While an explainer like Hirway might not replace the music critic, they could well be reinventing the role. That could be a good thing, even if there are some questions.

It’s possible that explainers could become merely industry insiders, more social entrepreneurs than musician-broadcasters. We’ve seen it happen with music criticism: Since recorded music became freely accessible, the critic-as-journalist has been joined by a new kind of entrepreneurial critic—the opinionated fan. Film critic A.O. Scott has suggested that critics have always been viewed as either specialists or amateurs. In the age of social media, an entrepreneurial music critic is a discerning fan for whom contextualized opinions on music are more important than knowledge of how (or, sometimes, where) it is made. For a select few, fandom can pay, and on YouTube a small crop of verified vlogger-reviewers are now considered modest cultural authorities, with view counts numbering in the millions. However, there are few non-white and even fewer female or non-binary reviewers among them.

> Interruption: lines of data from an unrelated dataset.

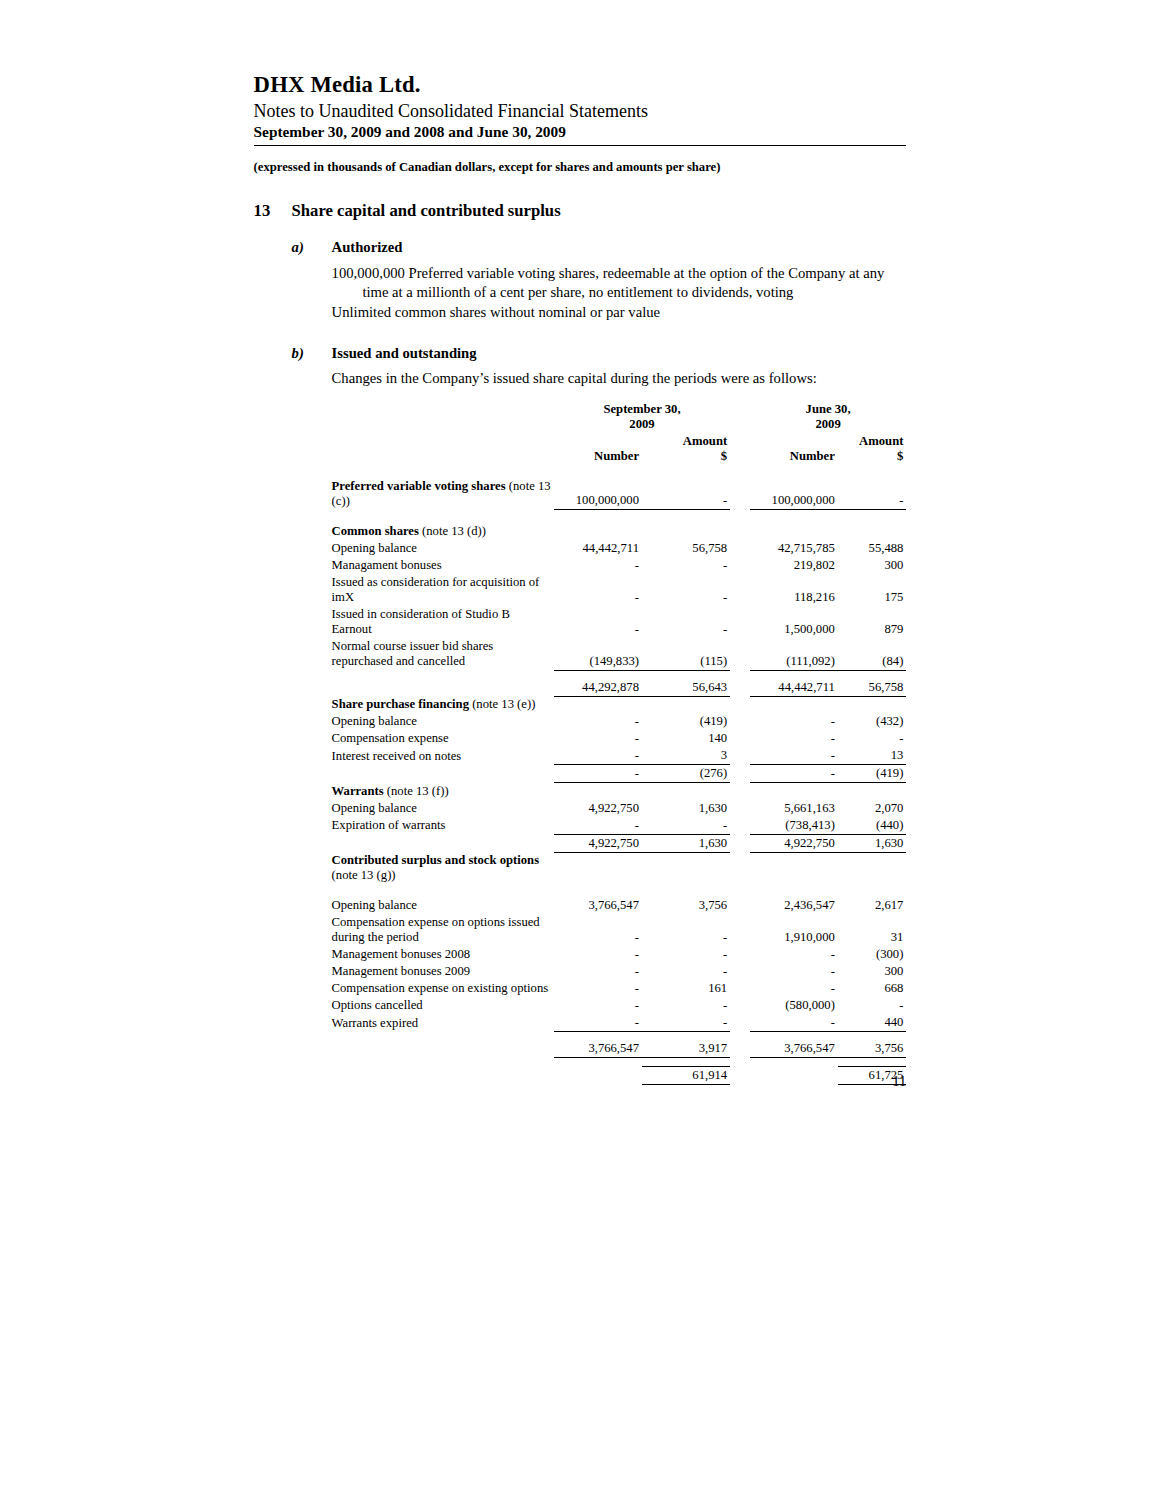DHX Media Ltd.
Notes to Unaudited Consolidated Financial Statements
September 30, 2009 and 2008 and June 30, 2009
(expressed in thousands of Canadian dollars, except for shares and amounts per share)
13 Share capital and contributed surplus
a) Authorized
100,000,000 Preferred variable voting shares, redeemable at the option of the Company at any time at a millionth of a cent per share, no entitlement to dividends, voting
Unlimited common shares without nominal or par value
b) Issued and outstanding
Changes in the Company’s issued share capital during the periods were as follows:
| | September 30, 2009 | | June 30, 2009 |
| | Number | Amount $ | | Number | Amount $ |
| Preferred variable voting shares (note 13 (c)) | 100,000,000 | - | | 100,000,000 | - |
| Common shares (note 13 (d)) | | | | | |
| Opening balance | 44,442,711 | 56,758 | | 42,715,785 | 55,488 |
| Managament bonuses | - | - | | 219,802 | 300 |
| Issued as consideration for acquisition of imX | - | - | | 118,216 | 175 |
| Issued in consideration of Studio B Earnout | - | - | | 1,500,000 | 879 |
| Normal course issuer bid shares repurchased and cancelled | (149,833) | (115) | | (111,092) | (84) |
| | 44,292,878 | 56,643 | | 44,442,711 | 56,758 |
| Share purchase financing (note 13 (e)) | | | | | |
| Opening balance | - | (419) | | - | (432) |
| Compensation expense | - | 140 | | - | - |
| Interest received on notes | - | 3 | | - | 13 |
| | - | (276) | | - | (419) |
| Warrants (note 13 (f)) | | | | | |
| Opening balance | 4,922,750 | 1,630 | | 5,661,163 | 2,070 |
| Expiration of warrants | - | - | | (738,413) | (440) |
| | 4,922,750 | 1,630 | | 4,922,750 | 1,630 |
| Contributed surplus and stock options (note 13 (g)) | | | | | |
| Opening balance | 3,766,547 | 3,756 | | 2,436,547 | 2,617 |
| Compensation expense on options issued during the period | - | - | | 1,910,000 | 31 |
| Management bonuses 2008 | - | - | | - | (300) |
| Management bonuses 2009 | - | - | | - | 300 |
| Compensation expense on existing options | - | 161 | | - | 668 |
| Options cancelled | - | - | | (580,000) | - |
| Warrants expired | - | - | | - | 440 |
| | 3,766,547 | 3,917 | | 3,766,547 | 3,756 |
| | | 61,914 | | | 61,725 |
11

The state of criticism at more established online publications is more complicated. Some international music sites like Pitchfork have attempted to diversify their staff and coverage. But the Guardian recently reported that music magazine NME has gone in the other direction. During the early 2000s, two Canadian music sites—Exclaim! and the late Chart Attack—boasted diverse mastheads, but media visibility for non-white, non-male critics seems to be an ongoing problem. Erin Lowers, Exclaim!’s current hip-hop editor, has told Now magazine that “the credit isn’t there” for female-identifying hip-hop writers and publicists.

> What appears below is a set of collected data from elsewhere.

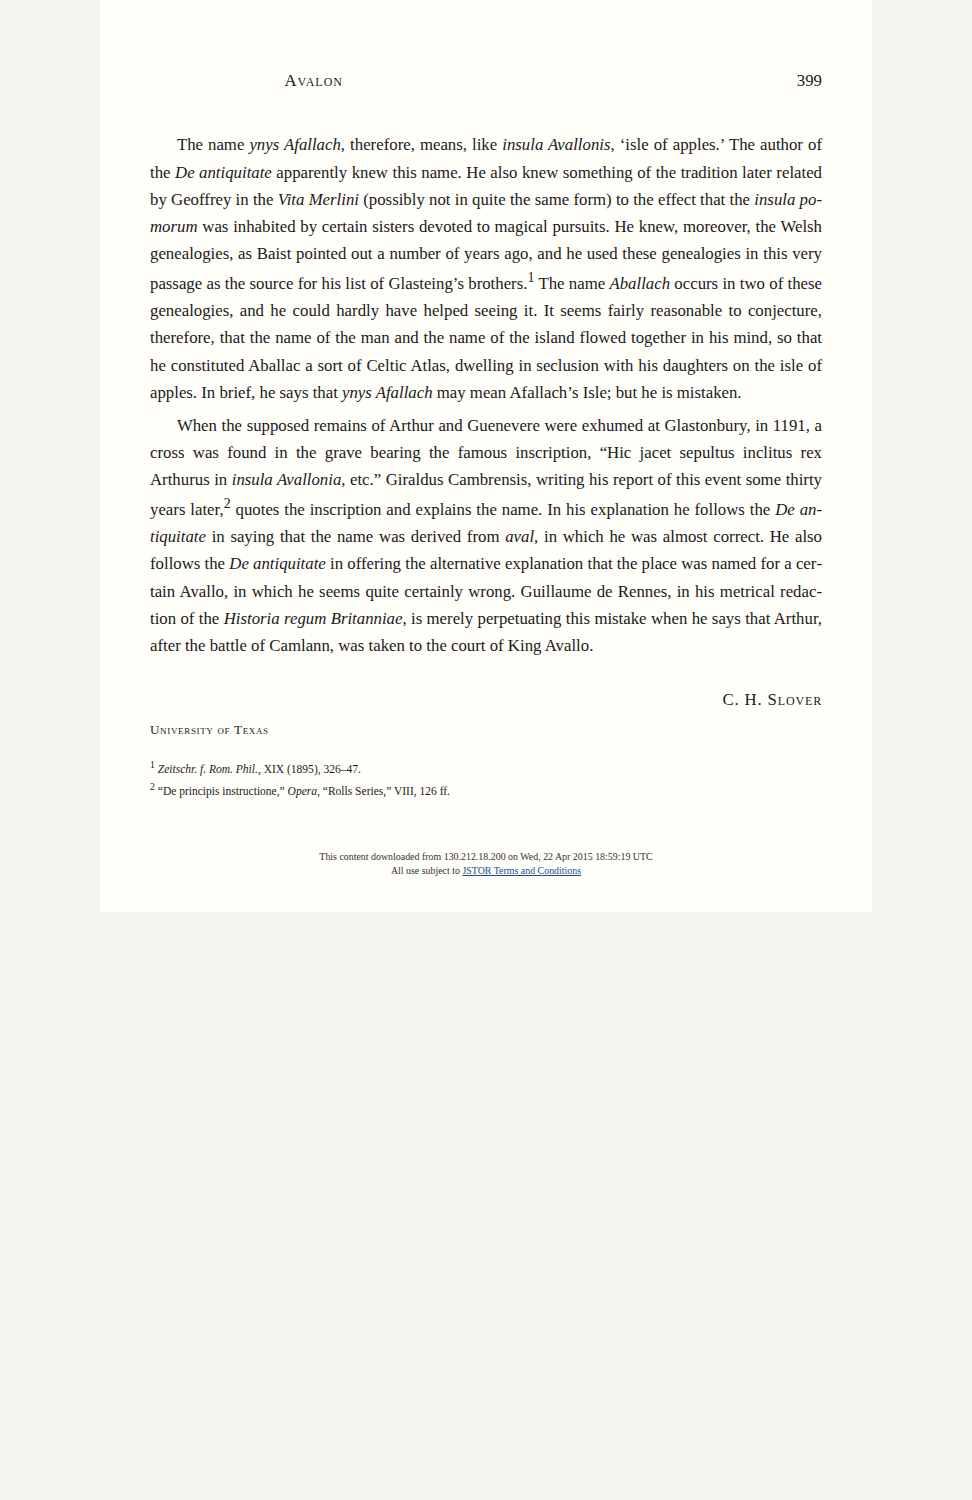Avalon 399
The name ynys Afallach, therefore, means, like insula Avallonis, ‘isle of apples.’ The author of the De antiquitate apparently knew this name. He also knew something of the tradition later related by Geoffrey in the Vita Merlini (possibly not in quite the same form) to the effect that the insula pomorum was inhabited by certain sisters devoted to magical pursuits. He knew, moreover, the Welsh genealogies, as Baist pointed out a number of years ago, and he used these genealogies in this very passage as the source for his list of Glasteing’s brothers.1 The name Aballach occurs in two of these genealogies, and he could hardly have helped seeing it. It seems fairly reasonable to conjecture, therefore, that the name of the man and the name of the island flowed together in his mind, so that he constituted Aballac a sort of Celtic Atlas, dwelling in seclusion with his daughters on the isle of apples. In brief, he says that ynys Afallach may mean Afallach’s Isle; but he is mistaken.
When the supposed remains of Arthur and Guenevere were exhumed at Glastonbury, in 1191, a cross was found in the grave bearing the famous inscription, “Hic jacet sepultus inclitus rex Arthurus in insula Avallonia, etc.” Giraldus Cambrensis, writing his report of this event some thirty years later,2 quotes the inscription and explains the name. In his explanation he follows the De antiquitate in saying that the name was derived from aval, in which he was almost correct. He also follows the De antiquitate in offering the alternative explanation that the place was named for a certain Avallo, in which he seems quite certainly wrong. Guillaume de Rennes, in his metrical redaction of the Historia regum Britanniae, is merely perpetuating this mistake when he says that Arthur, after the battle of Camlann, was taken to the court of King Avallo.
C. H. Slover
University of Texas
1 Zeitschr. f. Rom. Phil., XIX (1895), 326–47.
2 “De principis instructione,” Opera, “Rolls Series,” VIII, 126 ff.
This content downloaded from 130.212.18.200 on Wed, 22 Apr 2015 18:59:19 UTC
All use subject to JSTOR Terms and Conditions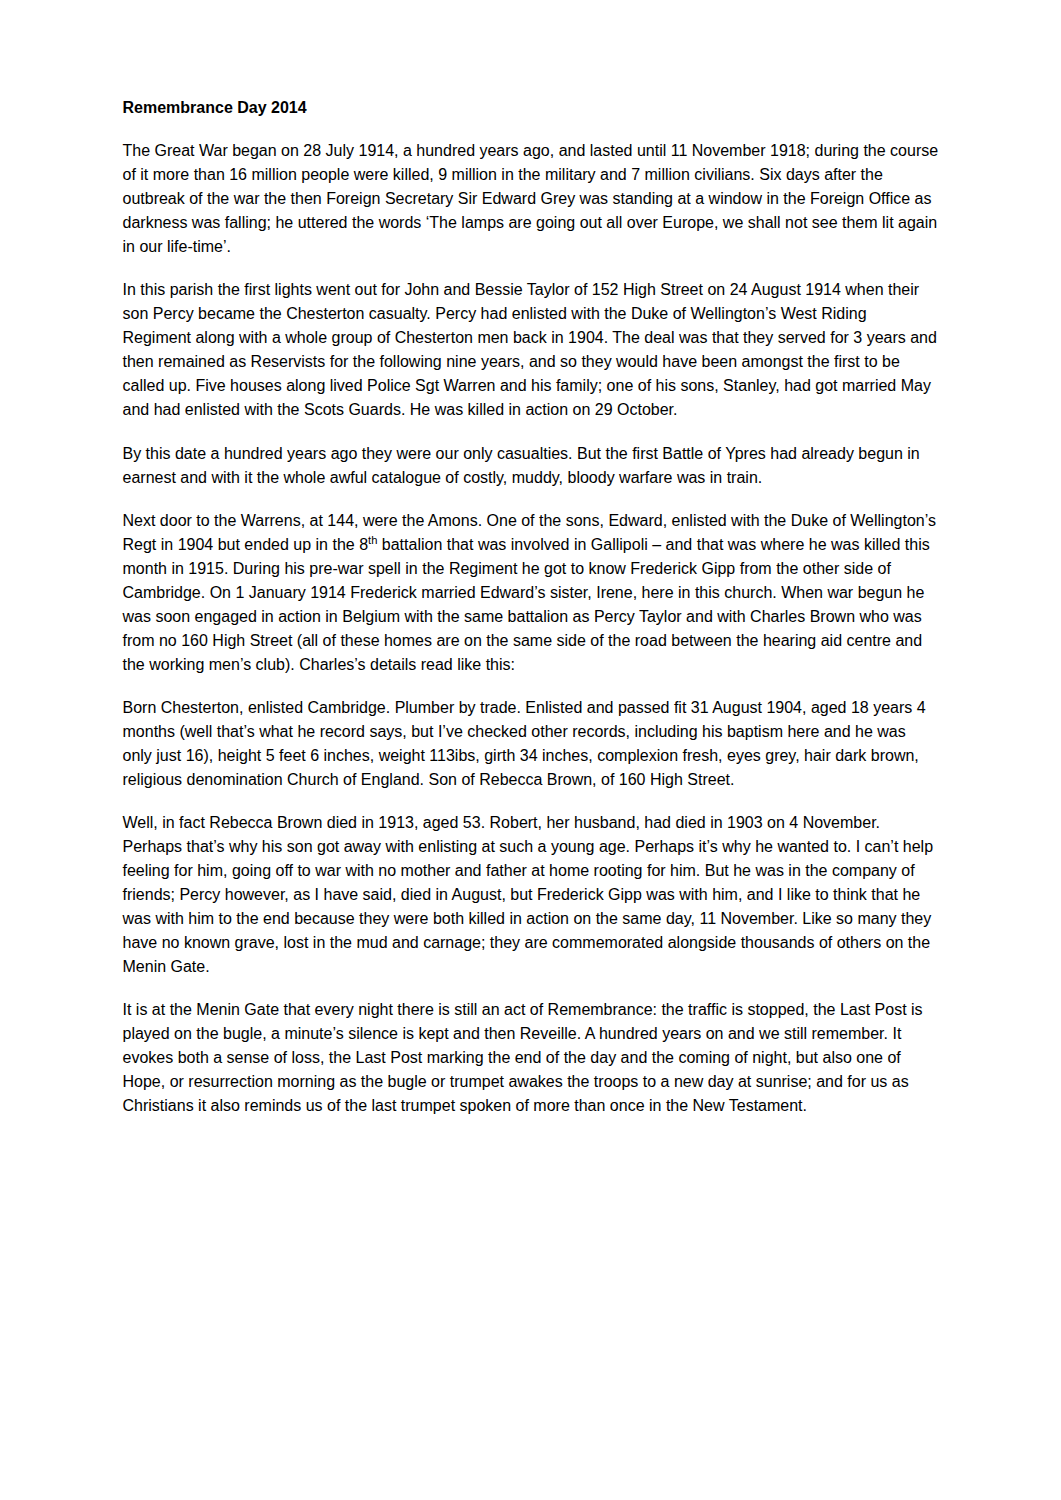Remembrance Day 2014
The Great War began on 28 July 1914, a hundred years ago, and lasted until 11 November 1918; during the course of it more than 16 million people were killed, 9 million in the military and 7 million civilians. Six days after the outbreak of the war the then Foreign Secretary Sir Edward Grey was standing at a window in the Foreign Office as darkness was falling; he uttered the words ‘The lamps are going out all over Europe, we shall not see them lit again in our life-time’.
In this parish the first lights went out for John and Bessie Taylor of 152 High Street on 24 August 1914 when their son Percy became the Chesterton casualty. Percy had enlisted with the Duke of Wellington’s West Riding Regiment along with a whole group of Chesterton men back in 1904. The deal was that they served for 3 years and then remained as Reservists for the following nine years, and so they would have been amongst the first to be called up. Five houses along lived Police Sgt Warren and his family; one of his sons, Stanley, had got married May and had enlisted with the Scots Guards. He was killed in action on 29 October.
By this date a hundred years ago they were our only casualties. But the first Battle of Ypres had already begun in earnest and with it the whole awful catalogue of costly, muddy, bloody warfare was in train.
Next door to the Warrens, at 144, were the Amons. One of the sons, Edward, enlisted with the Duke of Wellington’s Regt in 1904 but ended up in the 8th battalion that was involved in Gallipoli – and that was where he was killed this month in 1915. During his pre-war spell in the Regiment he got to know Frederick Gipp from the other side of Cambridge. On 1 January 1914 Frederick married Edward’s sister, Irene, here in this church. When war begun he was soon engaged in action in Belgium with the same battalion as Percy Taylor and with Charles Brown who was from no 160 High Street (all of these homes are on the same side of the road between the hearing aid centre and the working men’s club). Charles’s details read like this:
Born Chesterton, enlisted Cambridge. Plumber by trade. Enlisted and passed fit 31 August 1904, aged 18 years 4 months (well that’s what he record says, but I’ve checked other records, including his baptism here and he was only just 16), height 5 feet 6 inches, weight 113ibs, girth 34 inches, complexion fresh, eyes grey, hair dark brown, religious denomination Church of England. Son of Rebecca Brown, of 160 High Street.
Well, in fact Rebecca Brown died in 1913, aged 53. Robert, her husband, had died in 1903 on 4 November. Perhaps that’s why his son got away with enlisting at such a young age. Perhaps it’s why he wanted to. I can’t help feeling for him, going off to war with no mother and father at home rooting for him. But he was in the company of friends; Percy however, as I have said, died in August, but Frederick Gipp was with him, and I like to think that he was with him to the end because they were both killed in action on the same day, 11 November. Like so many they have no known grave, lost in the mud and carnage; they are commemorated alongside thousands of others on the Menin Gate.
It is at the Menin Gate that every night there is still an act of Remembrance: the traffic is stopped, the Last Post is played on the bugle, a minute’s silence is kept and then Reveille. A hundred years on and we still remember. It evokes both a sense of loss, the Last Post marking the end of the day and the coming of night, but also one of Hope, or resurrection morning as the bugle or trumpet awakes the troops to a new day at sunrise; and for us as Christians it also reminds us of the last trumpet spoken of more than once in the New Testament.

A key problem plaguing pop music criticism is that, unlike literary and film criticism, it isn’t particularly well-defined. In academia, it exists primarily in musicology or cultural studies departments. In journalism, it has historically involved being present where music subcultures “happen,” an approach seen in Lizzy Goodman’s tome of celeb interviews documenting the 2000s post-punk revival in New York City. During the past two decades, it has also increasingly overlapped with media criticism, such as in recent works by Ryan Alexander Diduck and Grafton Tanner, where music technologies are the focus. Then there are memoirs. Rashod Ollison, a Virginia-based pop critic, documents the challenges he faced growing up as a gay Black teenager in rural Arkansas, marking focal points of his story with song lyrics. He recalls how he admired soul music because he “preferred a more ingratiating place… nurtured by sounds born out of the visceral emotionality of sanctified church singing” to the male anger he felt drove much of west coast hip-hop and alternative rock in the early 1990s, which he couldn’t hear as progressive or sustaining life.

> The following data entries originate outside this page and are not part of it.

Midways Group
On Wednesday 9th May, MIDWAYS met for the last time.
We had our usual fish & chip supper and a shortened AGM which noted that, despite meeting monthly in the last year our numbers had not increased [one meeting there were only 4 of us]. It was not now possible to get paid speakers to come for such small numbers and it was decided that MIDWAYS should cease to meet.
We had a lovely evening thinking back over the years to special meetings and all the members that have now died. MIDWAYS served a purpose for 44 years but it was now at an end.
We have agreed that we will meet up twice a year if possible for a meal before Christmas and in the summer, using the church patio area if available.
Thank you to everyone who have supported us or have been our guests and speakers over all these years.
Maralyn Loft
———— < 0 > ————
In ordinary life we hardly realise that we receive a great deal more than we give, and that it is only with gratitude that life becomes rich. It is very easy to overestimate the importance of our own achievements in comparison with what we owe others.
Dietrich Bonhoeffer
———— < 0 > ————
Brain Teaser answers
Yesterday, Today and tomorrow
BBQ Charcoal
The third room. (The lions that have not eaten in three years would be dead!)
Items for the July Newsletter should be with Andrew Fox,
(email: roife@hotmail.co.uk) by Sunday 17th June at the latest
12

Explainers have the potential to improve criticism and bring these disparate strands closer together. They might also integrate public conversations about pop music with more traditional genres of music like culture-specific folk and classical music, as well as certain forms of jazz. Public broadcasters like NPR, CBC, and BBC already achieve this to an extent, but music criticism sites largely do not. So if there is a Song Exploder equivalent out there capable of getting Mbongwana Star, Shirley Collins and the Latvian Radio Choir in the same room, maybe with Steve Martin dropping in briefly via Skype, I’m on board.


CORRECTION: A version of this story that ran in print in September/October 2018 incorrectly named writer Lizzy Goodman as Elizabeth Goodman. This regrets the error.